NASA has announced plans to create a new supersonic aircraft called the X-plane. Like the Concorde, it would travel twice as fast as regular commercial aircraft.

But what will make it different than the Concorde? Part of the reason that the Concorde failed (besides its exorbitant ticket rates) was that it was limited in its destinations. Traveling over Mach 2 breaks the sound barrier, producing a startling sonic boom. Because of noise ordinances, Concordes were not allowed to break the sound barrier when flying over land, confining flights to transatlantic destinations.
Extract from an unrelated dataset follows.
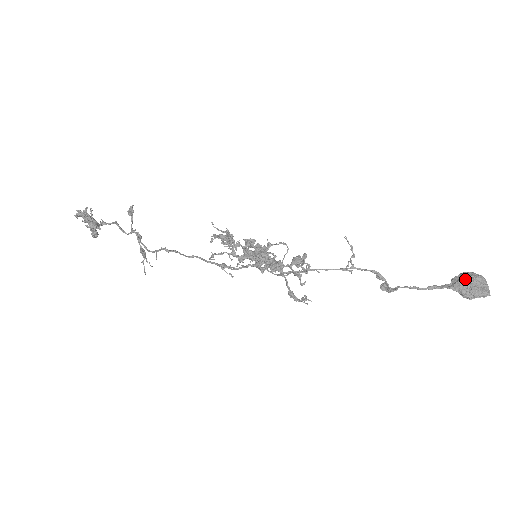
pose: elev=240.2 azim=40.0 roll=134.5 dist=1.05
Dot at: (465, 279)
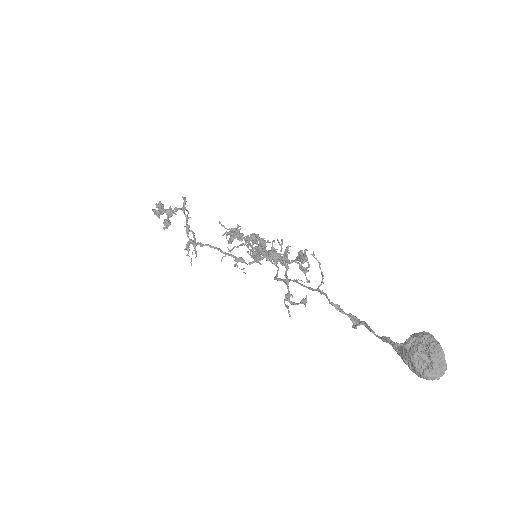
Dot at: (407, 349)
The developers of the X-plane hope to remedy the sonic boom issue by developing a supersonic aircraft that won’t create a sonic boom when it breaks the sound barrier. How? By changing the shape of the aircraft, creating a series of smaller rumbles instead of a giant boom.
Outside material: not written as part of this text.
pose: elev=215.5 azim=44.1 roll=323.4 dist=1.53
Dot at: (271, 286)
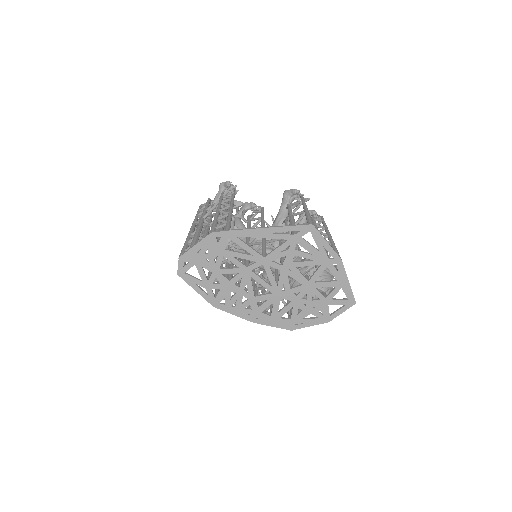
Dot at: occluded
The shape shift will be almost imperceptible, says Rodney Bowersox, director of the Texas A&M National Aerothermochemistry Laboratory

A little tweak goes a long way when it’s traveling 30,000 feet to the ground. It’s not like transformers where the plane is really going to change shape or anything.

The goal is to shape the airplane such that the shockwaves generated by the plane don’t coalesce into a large shockwave that hits the ground.

You want a series of smaller waves so it sounds more like a rumble and less like a boom.

If all goes well, NASA anticipates the first flight of the prototype to take place in 2021.

Once an aircraft is developed that doesn’t produce sonic booms, supersonic air travel will become commercially viable. However, there will be one last hurdle before you can travel from New York to LA in 2 ½ hours: getting the Federal Aviation Authority to approve an aircraft that changes shape mid-flight.